- Restricted Duty Ribbon
- Type: Ribbon
- Presented by: U. S. Department of Homeland Security
- Eligibility: Completion of a PCS tour at specific shore units where accompanying dependents are not authorized.
- Status: Current
- First award: 1984

Precedence
- Next (higher): Coast Guard Sea Service Ribbon
- Next (lower): Coast Guard Overseas Service Ribbon

= Restricted Duty Ribbon =

The Restricted Duty Ribbon is a decoration of the United States Coast Guard which was created on March 3, 1984. The award recognizes those Coast Guard personnel who have completed a permanent tour of duty at specific shore units where accompanying dependents are not authorized.

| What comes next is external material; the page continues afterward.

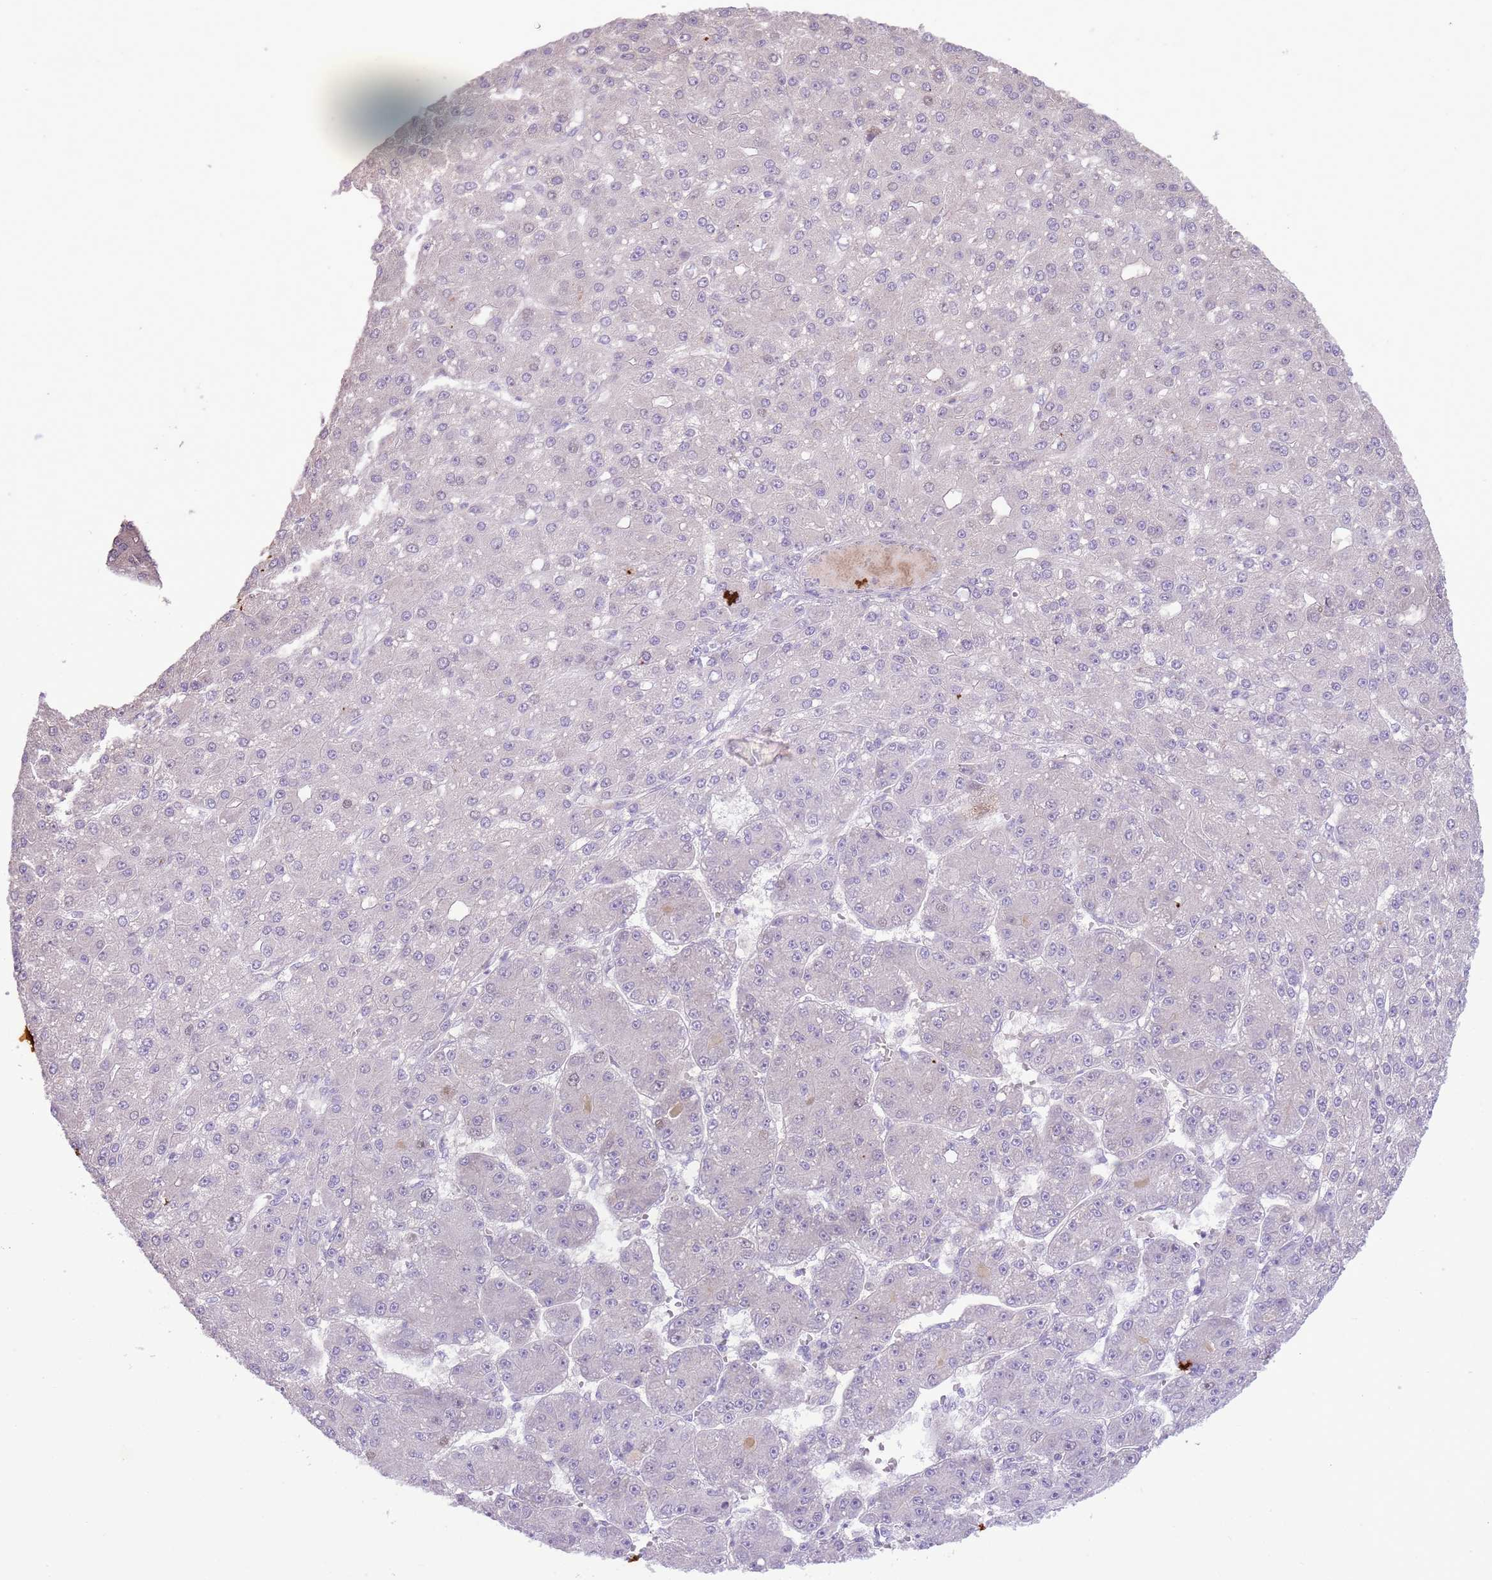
{"staining": {"intensity": "negative", "quantity": "none", "location": "none"}, "tissue": "liver cancer", "cell_type": "Tumor cells", "image_type": "cancer", "snomed": [{"axis": "morphology", "description": "Carcinoma, Hepatocellular, NOS"}, {"axis": "topography", "description": "Liver"}], "caption": "The histopathology image reveals no staining of tumor cells in liver cancer (hepatocellular carcinoma).", "gene": "GMNN", "patient": {"sex": "male", "age": 67}}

Where a service member is assigned without their dependent family members, the duty status is known as "unaccompanied." Standard unaccompanied duty tours are normally one to two years in length and occur in remote duty locations such as Greenland and the Arctic, and in combat areas. The Restricted Duty Ribbon is awarded at the conclusion of the unaccompanied tour.

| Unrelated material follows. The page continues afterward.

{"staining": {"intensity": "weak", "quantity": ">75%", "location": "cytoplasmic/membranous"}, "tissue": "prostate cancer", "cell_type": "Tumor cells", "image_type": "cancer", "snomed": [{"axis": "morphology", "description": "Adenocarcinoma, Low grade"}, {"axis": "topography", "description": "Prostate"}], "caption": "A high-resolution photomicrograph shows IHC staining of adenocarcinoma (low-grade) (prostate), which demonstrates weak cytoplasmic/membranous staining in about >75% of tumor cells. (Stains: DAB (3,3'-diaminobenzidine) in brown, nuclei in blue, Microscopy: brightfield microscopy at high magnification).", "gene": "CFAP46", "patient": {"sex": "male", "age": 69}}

In the case of overseas restricted duty stations, personnel who are eligible to receive the Restricted Duty Ribbon are not eligible to receive the Coast Guard Overseas Service Ribbon for the same period.

The Coast Guard is the only branch of the United States armed forces to award a decoration for the completion of unaccompanied duty tours, although the assignments for which the Air Force Overseas Short Tour Service Ribbon is awarded are usually unaccompanied. Additional awards of the Restricted Duty Ribbon are denoted by bronze and silver service stars.